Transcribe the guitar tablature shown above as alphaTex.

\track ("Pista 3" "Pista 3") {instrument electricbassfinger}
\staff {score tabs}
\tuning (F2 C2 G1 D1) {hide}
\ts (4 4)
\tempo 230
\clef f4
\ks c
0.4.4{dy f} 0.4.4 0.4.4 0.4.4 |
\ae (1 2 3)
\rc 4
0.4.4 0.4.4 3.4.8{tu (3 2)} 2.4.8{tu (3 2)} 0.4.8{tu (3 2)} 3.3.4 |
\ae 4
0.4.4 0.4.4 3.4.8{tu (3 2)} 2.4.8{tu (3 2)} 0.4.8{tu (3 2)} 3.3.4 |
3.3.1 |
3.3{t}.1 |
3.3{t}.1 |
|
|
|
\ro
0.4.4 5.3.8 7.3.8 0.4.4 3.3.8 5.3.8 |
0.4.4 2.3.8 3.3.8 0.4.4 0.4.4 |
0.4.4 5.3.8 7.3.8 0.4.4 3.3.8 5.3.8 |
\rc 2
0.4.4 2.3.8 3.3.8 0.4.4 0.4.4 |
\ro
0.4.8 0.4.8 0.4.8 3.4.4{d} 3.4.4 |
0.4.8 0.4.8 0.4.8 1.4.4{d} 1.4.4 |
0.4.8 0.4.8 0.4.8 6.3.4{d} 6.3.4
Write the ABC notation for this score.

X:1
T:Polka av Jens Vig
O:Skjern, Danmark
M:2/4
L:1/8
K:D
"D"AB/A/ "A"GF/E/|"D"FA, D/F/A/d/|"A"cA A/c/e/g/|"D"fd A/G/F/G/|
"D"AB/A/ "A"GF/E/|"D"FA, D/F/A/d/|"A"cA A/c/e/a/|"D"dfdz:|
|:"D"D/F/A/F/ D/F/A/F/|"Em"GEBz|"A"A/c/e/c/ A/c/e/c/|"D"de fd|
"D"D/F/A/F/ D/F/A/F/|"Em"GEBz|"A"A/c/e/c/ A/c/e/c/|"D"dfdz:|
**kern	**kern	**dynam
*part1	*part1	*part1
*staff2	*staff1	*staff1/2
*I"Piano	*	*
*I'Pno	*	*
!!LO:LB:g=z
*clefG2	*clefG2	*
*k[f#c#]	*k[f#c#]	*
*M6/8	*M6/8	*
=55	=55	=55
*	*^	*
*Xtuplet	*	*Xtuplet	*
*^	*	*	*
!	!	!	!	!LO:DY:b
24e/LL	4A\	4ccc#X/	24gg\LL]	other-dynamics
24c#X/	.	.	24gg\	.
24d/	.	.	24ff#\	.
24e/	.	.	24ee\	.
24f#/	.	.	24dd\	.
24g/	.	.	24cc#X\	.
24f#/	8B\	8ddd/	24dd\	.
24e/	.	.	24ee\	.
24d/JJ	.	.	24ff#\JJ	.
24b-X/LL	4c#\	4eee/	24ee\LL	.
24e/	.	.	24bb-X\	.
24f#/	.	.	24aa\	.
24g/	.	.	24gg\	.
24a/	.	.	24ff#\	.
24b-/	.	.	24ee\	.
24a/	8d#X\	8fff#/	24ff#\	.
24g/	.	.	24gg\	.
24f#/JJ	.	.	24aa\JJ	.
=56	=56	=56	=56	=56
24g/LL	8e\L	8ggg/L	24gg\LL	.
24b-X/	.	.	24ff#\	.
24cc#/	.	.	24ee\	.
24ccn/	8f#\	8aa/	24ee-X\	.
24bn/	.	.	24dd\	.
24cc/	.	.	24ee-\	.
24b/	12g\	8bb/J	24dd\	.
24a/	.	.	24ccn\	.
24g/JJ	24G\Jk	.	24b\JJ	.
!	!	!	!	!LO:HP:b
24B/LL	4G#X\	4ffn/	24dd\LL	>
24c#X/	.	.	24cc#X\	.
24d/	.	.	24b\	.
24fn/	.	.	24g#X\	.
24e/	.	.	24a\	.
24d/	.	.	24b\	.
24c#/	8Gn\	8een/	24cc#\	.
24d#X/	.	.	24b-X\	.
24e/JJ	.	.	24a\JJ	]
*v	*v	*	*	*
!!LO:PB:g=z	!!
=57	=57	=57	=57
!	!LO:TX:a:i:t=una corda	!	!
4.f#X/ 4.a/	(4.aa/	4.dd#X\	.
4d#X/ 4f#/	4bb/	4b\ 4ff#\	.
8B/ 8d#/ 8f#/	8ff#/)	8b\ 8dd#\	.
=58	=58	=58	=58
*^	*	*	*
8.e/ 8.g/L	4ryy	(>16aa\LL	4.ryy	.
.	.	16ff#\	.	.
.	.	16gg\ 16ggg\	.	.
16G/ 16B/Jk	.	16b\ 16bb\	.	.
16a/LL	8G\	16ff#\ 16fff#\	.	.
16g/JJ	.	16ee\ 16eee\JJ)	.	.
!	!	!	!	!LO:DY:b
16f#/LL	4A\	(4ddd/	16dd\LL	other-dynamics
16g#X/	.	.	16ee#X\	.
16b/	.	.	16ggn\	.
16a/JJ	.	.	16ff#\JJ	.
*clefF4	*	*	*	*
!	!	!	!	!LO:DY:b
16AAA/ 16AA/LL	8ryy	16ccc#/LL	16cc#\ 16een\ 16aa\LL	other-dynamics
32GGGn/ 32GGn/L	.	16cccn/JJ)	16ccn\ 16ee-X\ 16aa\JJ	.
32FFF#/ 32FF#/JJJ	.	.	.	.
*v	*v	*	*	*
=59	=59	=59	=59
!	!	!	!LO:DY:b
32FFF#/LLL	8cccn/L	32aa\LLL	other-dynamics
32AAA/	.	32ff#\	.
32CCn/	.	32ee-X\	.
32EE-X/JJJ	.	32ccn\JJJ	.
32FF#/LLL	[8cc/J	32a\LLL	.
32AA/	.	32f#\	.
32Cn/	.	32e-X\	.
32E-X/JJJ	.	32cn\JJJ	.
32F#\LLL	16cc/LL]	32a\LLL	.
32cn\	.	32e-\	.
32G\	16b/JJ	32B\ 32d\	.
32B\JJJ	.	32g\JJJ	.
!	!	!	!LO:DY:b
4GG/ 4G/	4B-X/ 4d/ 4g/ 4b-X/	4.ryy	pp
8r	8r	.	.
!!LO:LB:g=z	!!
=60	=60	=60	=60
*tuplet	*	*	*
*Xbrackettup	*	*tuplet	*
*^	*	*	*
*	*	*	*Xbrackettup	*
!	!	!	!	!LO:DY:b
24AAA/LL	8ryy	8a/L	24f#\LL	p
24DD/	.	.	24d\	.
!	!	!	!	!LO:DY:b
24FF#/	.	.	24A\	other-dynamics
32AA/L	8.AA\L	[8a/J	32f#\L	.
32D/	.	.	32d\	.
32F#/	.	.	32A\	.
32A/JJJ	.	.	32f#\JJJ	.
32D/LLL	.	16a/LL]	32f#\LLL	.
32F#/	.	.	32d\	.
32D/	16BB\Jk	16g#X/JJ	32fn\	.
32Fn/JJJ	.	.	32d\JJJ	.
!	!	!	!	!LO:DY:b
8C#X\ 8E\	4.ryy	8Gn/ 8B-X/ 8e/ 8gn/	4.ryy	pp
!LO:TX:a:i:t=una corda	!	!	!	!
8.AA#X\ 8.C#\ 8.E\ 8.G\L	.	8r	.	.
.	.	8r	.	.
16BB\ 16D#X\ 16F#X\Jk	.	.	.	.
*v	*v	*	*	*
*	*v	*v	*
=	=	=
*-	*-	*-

GOAL:
Collect every line from the items above that contains the string "dfdz".

EXPECTED OUTPUT:
"D"AB/A/ "A"GF/E/|"D"FA, D/F/A/d/|"A"cA A/c/e/a/|"D"dfdz:|
"D"D/F/A/F/ D/F/A/F/|"Em"GEBz|"A"A/c/e/c/ A/c/e/c/|"D"dfdz:|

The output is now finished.